In the listing below, how many lines contain the word "Which", matching case exactly? Give only the number.
--------------------
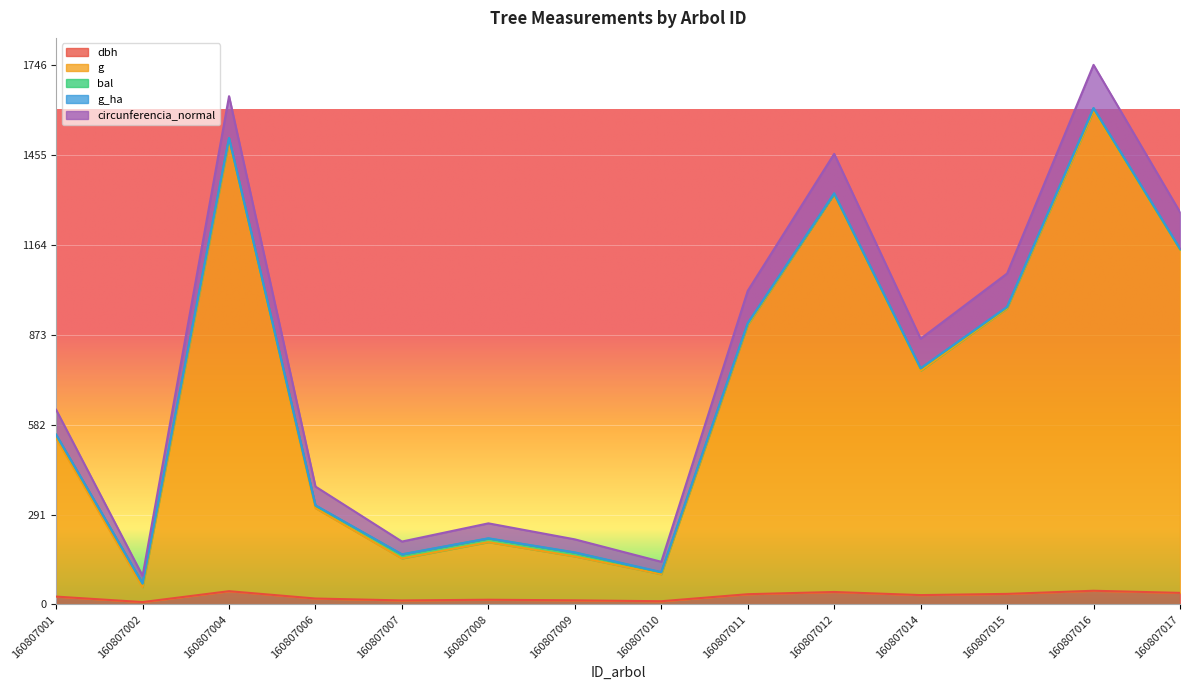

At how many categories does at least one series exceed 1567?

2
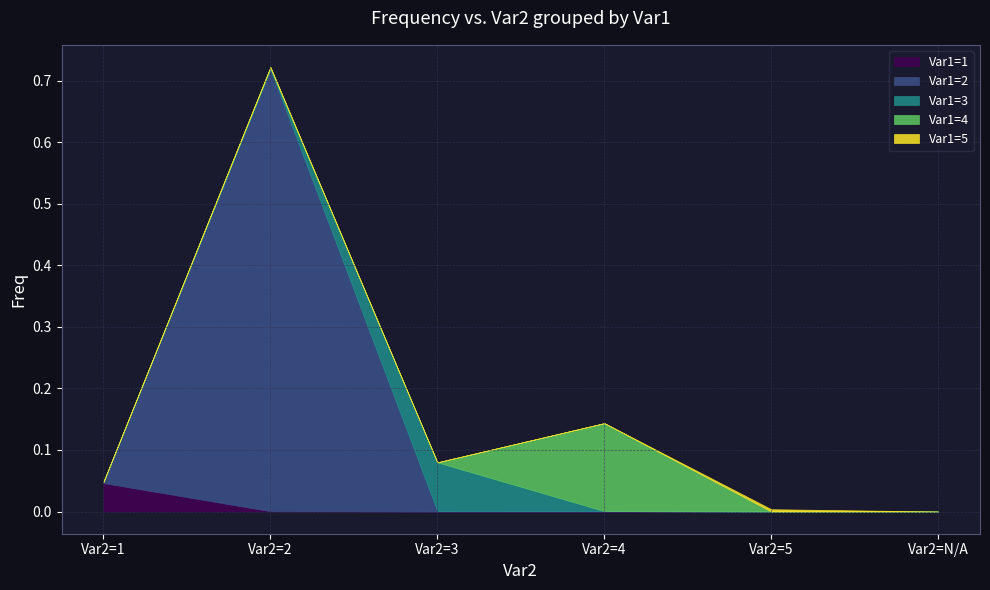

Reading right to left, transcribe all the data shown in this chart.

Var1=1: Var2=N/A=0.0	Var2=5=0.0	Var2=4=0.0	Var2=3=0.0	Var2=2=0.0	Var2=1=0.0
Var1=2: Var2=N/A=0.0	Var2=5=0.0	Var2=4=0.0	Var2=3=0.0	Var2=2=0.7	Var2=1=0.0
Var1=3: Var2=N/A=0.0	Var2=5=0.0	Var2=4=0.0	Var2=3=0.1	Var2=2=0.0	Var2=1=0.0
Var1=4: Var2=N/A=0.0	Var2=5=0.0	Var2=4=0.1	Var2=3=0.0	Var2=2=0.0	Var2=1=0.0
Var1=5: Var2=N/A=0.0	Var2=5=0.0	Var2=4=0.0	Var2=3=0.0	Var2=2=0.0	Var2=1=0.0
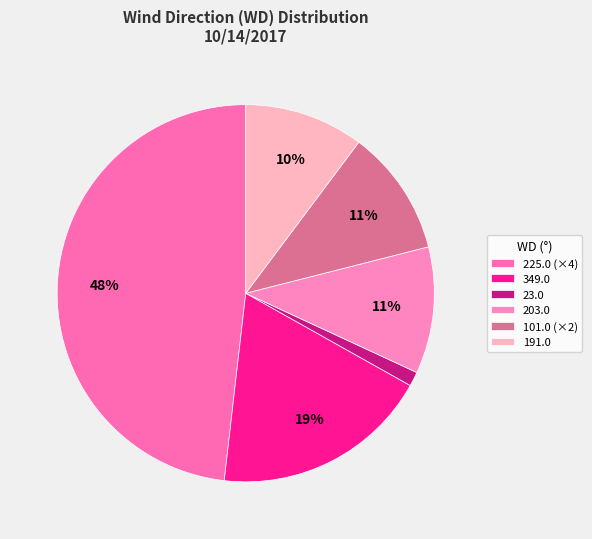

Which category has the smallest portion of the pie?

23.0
--------------------
## Result for this exercise
1